Paul Groothengel | 13 maart 2009 | 3-5 minuten leestijd

Communicatie moet niet alleen de personeelskrant volschrijven maar volgens u vooral opschuiven richting het management. Maar dat wil toch iedere stafafdeling?

Ja. Daar is toch niets mis mee? In mijn boek belicht ik ook hoe ICT, marketing en HRM daarmee bezig zijn. We kunnen van elkaar leren. Sinds marketeers focussen op het behalen van resultaten rondom reputatie, merkenbeleid en relatienetwerken, krijgen ze intern een hogere waardering. Omdat ze met deze onderwerpen goed inspelen op de strategische issues die ook hun directie bezighouden. Van HRM kunnen we bijvoorbeeld leren hoe je verantwoordelijkheden teruglegt in de lijn, en hoe je strategie scheidt van uitvoering.

 

U schrijft dat directies steeds vaker ontevreden zijn over effect en impact van de communicatiefunctie op de business. Alarmerend.

Ik vind dat niet zo raar. Vergeet niet dat directies steeds beter weten wat hun communicatieafdeling voor hen kan en moet betekenen. Maar vaak krijgen ze dat niet geleverd. Dus groeit hun onvrede. Communicatiemanagers missen vaak de aansluiting op wat het bestuur wenst. Omdat ze nog erg vastzitten in hun eigen vakgebied en alleen een ‘vertaalrol’ durven in te nemen. Ze zijn heel druk met het aantonen van het belang van communicatie. En beseffen nog onvoldoende dat deze strijd inmiddels gewonnen is.

Wat staat hen te doen?

Ze moeten hun professionaliteit aantonen.

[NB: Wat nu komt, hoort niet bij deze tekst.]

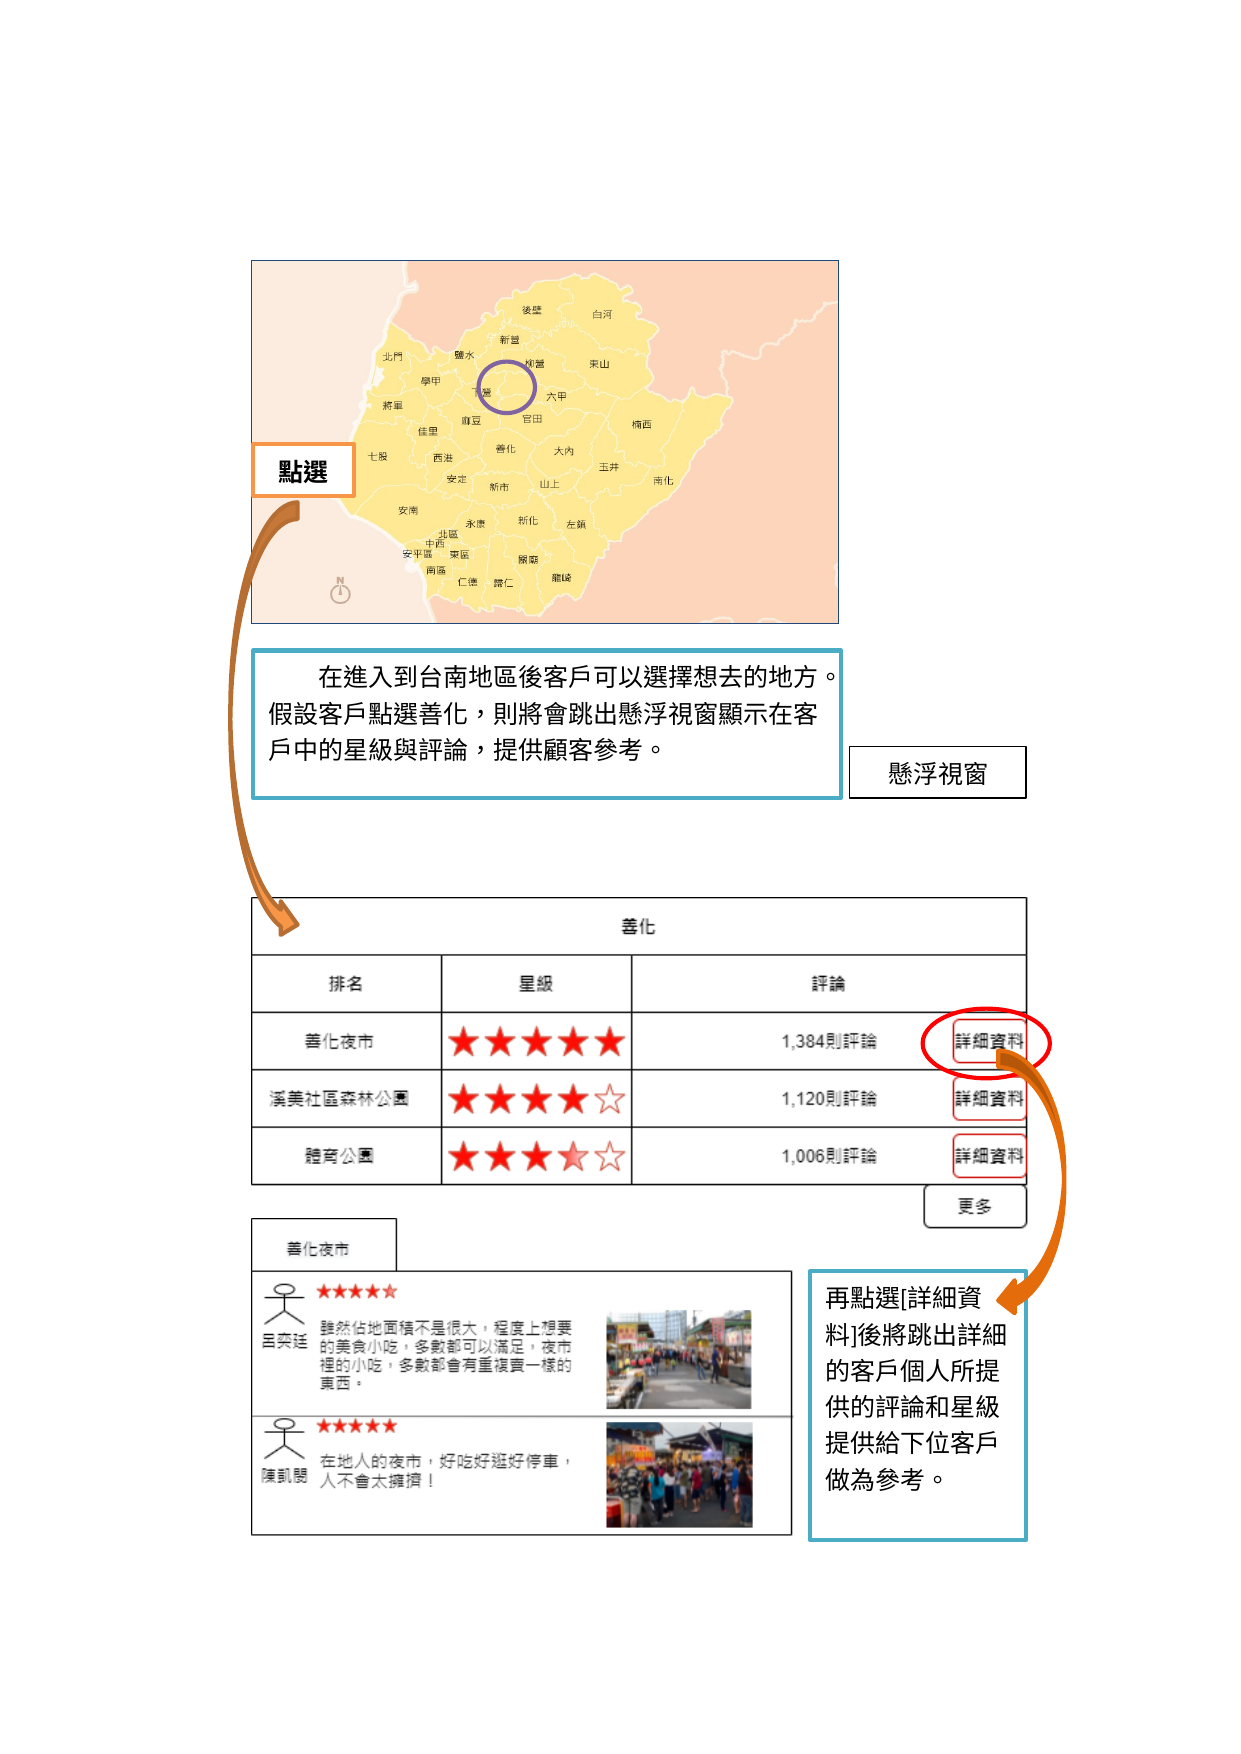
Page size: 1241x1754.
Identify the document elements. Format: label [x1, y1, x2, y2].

picture [925, 1011, 1029, 1076]
picture [251, 897, 1029, 1537]
picture [252, 261, 838, 623]
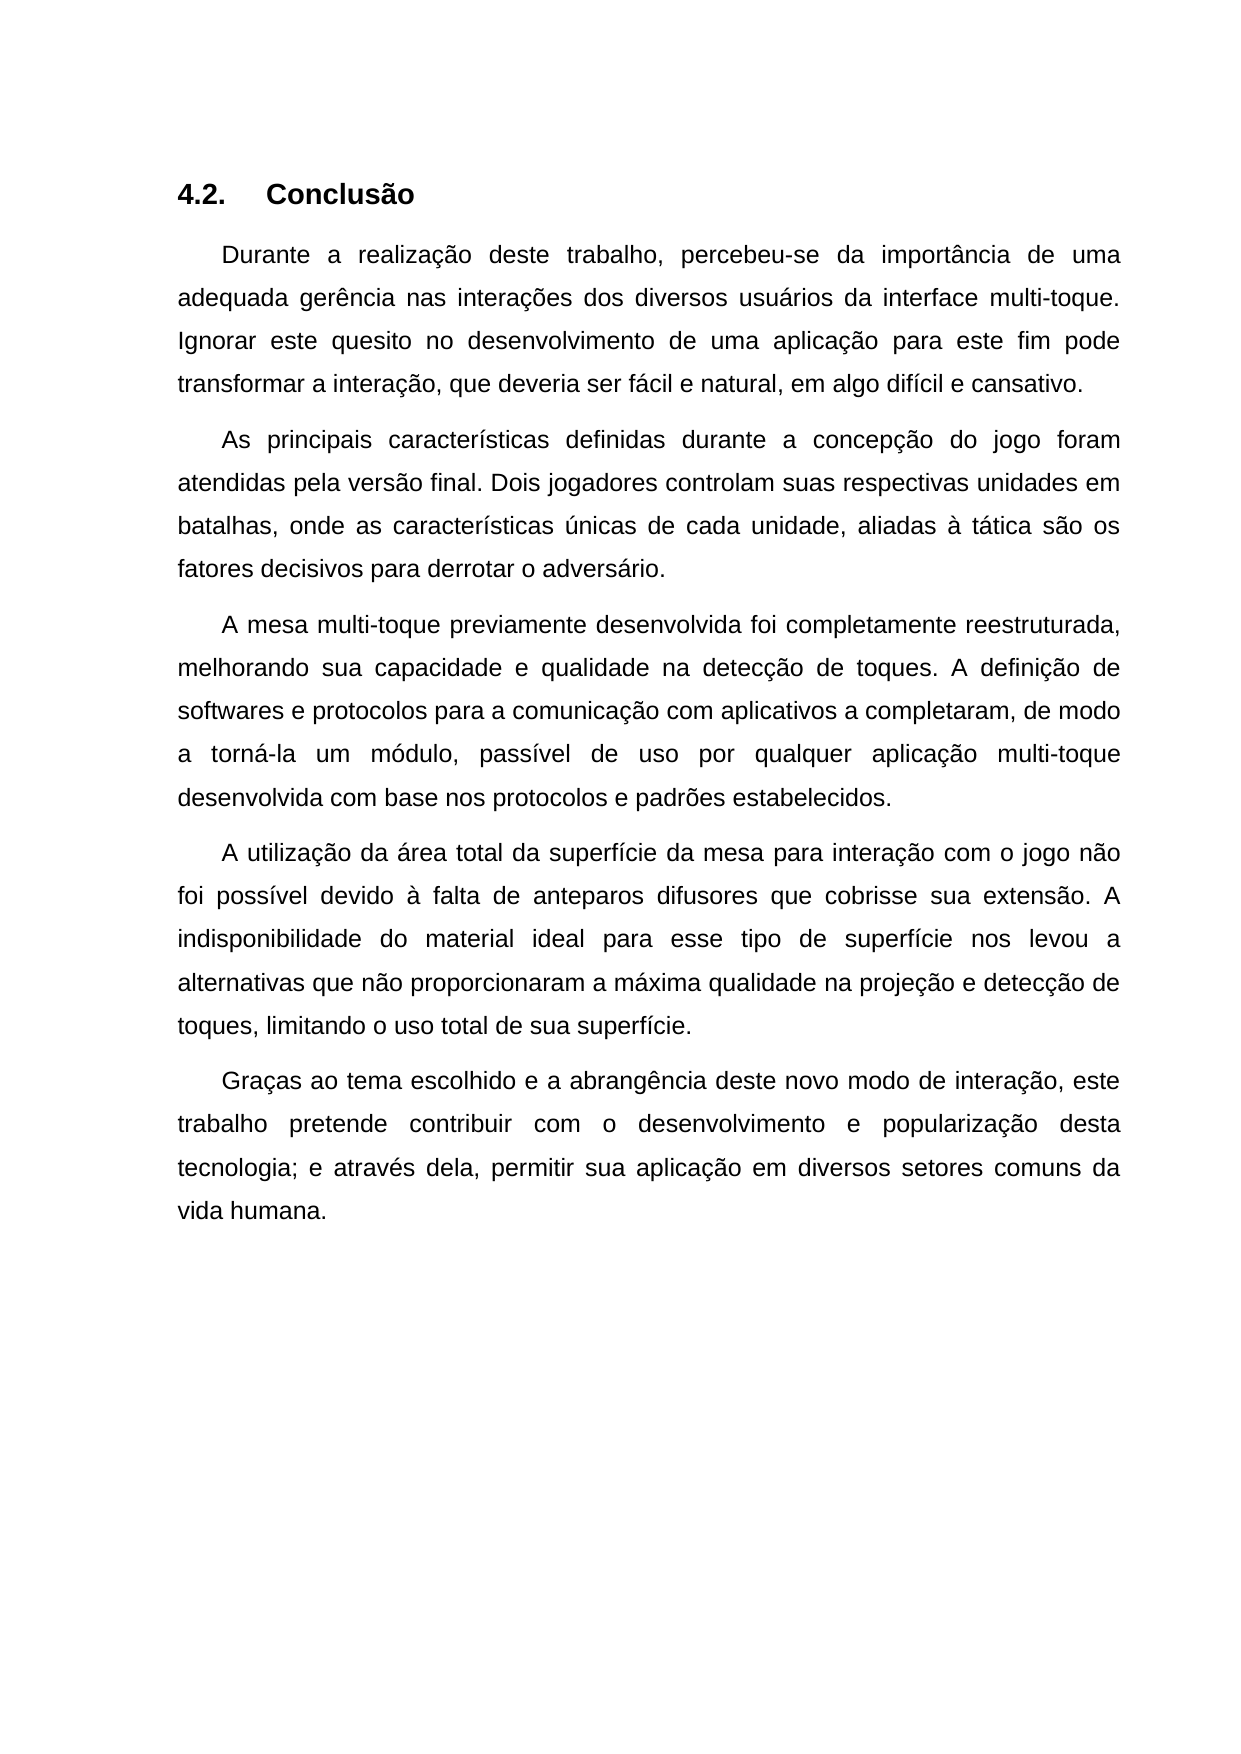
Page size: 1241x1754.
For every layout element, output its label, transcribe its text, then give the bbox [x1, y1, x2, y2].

text A utilização da área total da superfície da mesa para interação com o jogo não foi possível devido à falta de anteparos difusores que cobrisse sua extensão. A indisponibilidade do material ideal para esse tipo de superfície nos levou a alternativas que não proporcionaram a máxima qualidade na projeção e detecção de toques, limitando o uso total de sua superfície. [177, 838, 1122, 1039]
text A mesa multi-toque previamente desenvolvida foi completamente reestruturada, melhorando sua capacidade e qualidade na detecção de toques. A definição de softwares e protocolos para a comunicação com aplicativos a completaram, de modo a torná-la um módulo, passível de uso por qualquer aplicação multi-toque desenvolvida com base nos protocolos e padrões estabelecidos. [177, 610, 1122, 811]
subtitle Conclusão [177, 177, 1122, 211]
text Graças ao tema escolhido e a abrangência deste novo modo de interação, este trabalho pretende contribuir com o desenvolvimento e popularização desta tecnologia; e através dela, permitir sua aplicação em diversos setores comuns da vida humana. [177, 1066, 1122, 1224]
text As principais características definidas durante a concepção do jogo foram atendidas pela versão final. Dois jogadores controlam suas respectivas unidades em batalhas, onde as características únicas de cada unidade, aliadas à tática são os fatores decisivos para derrotar o adversário. [177, 425, 1122, 583]
text Durante a realização deste trabalho, percebeu-se da importância de uma adequada gerência nas interações dos diversos usuários da interface multi-toque. Ignorar este quesito no desenvolvimento de uma aplicação para este fim pode transformar a interação, que deveria ser fácil e natural, em algo difícil e cansativo. [177, 240, 1122, 398]
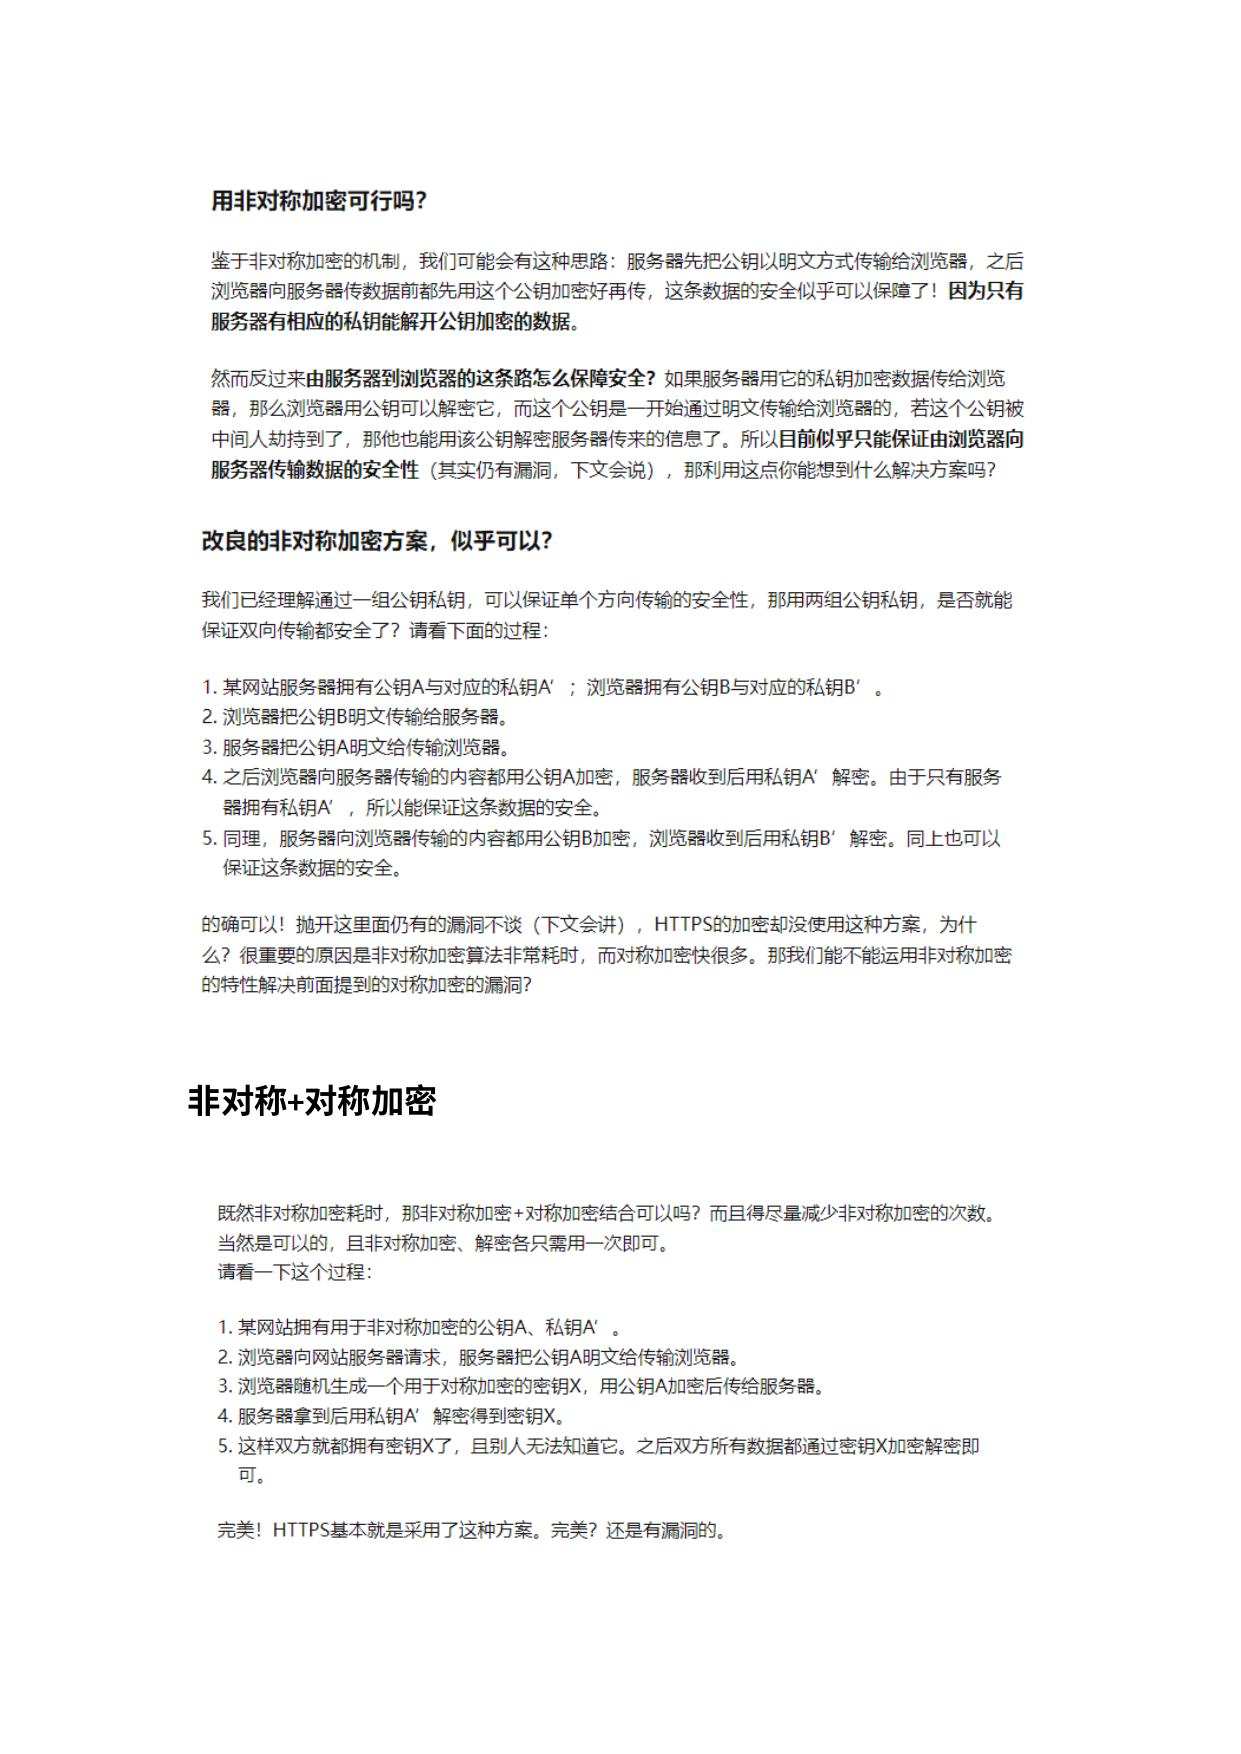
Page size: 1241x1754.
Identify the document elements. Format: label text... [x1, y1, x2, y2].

Hun blikveld verbreden, meer kennis opdoen van andere disciplines, zoals HRM, financiën, ICT, organisatiekunde en psychologie. Daarnaast de taal van hun bestuurder spreken, een visie ontwikkelen op de effectiviteit en accountability van de communicatiediscipline. Communicatie moet niet alleen bijdragen aan de organisatiedoelstellingen, ze moet ze ook helpen formuleren.

Dat is nogal wat.

Nou, je hoeft niet alles tegelijk te beheersen. Maar met elkaar, als afdeling. Je moet zorgen dat je een afdeling samenstelt met verschillende types, die elkaar aanvullen. De een kijkt meer strategisch, de ander meer naar de middelen.

Maar in de meeste bedrijven is die communicatieafdeling klein. En dan wordt er nu ook nog vaak het mes in gezet, want zo’n staffunctie ‘kost toch alleen maar geld’.

Helaas is die misvatting de realiteit. Hoe dan ook, voorop staat dat je als communicatieprofessional sparring partner moet kunnen zijn van de directie. Zolang je maar toegevoegde waarde levert, hou je altijd toegang tot de directiekamer. Daar staat de deur voor communicatiemensen altijd open.

Is dat zo? De klacht van veel communicatieprofessionals is juist dat hun directies weinig gevoel hebben voor communicatie, bijvoorbeeld omdat ze uit een totaal andere discipline komen, zoals de accountancy.

Welnee, dat is allang achterhaald. Directeuren hebben juist een steeds beter gevoel voor communicatie. Ze zijn daar heel sensitief voor. Maar ze schrikken terug voor dat typische communicatiejargon. Sla er maar eens een gemiddeld communicatieplan op na, met al die lijstjes. Daar word je niet goed van. Directeuren voelen aan dat communicatiemensen soms niet goed lijken te weten wat hun eigen organisatie nodig heeft. In mijn boek quote ik een directeur van een overheidsorganisatie die vertelt over zijn communicatiemanager. Ze komt enthousiast terug van een MVO-congres en roept dat haar organisatie dat ook metéén moet invoeren. De directeur constateert dat ze niet doorheeft dat haar eigen organisatie totaal anders is dan het voorbeeld waarover ze op dat congres hoorde. Ze weet niet wat zijn strategische issues zijn, waar hij zich zorgen over maakt. Hij verwacht voorstellen op maat van haar, heeft geen zin om haar ‘MVO-hobby’ te sponsoren. Typerend voorval.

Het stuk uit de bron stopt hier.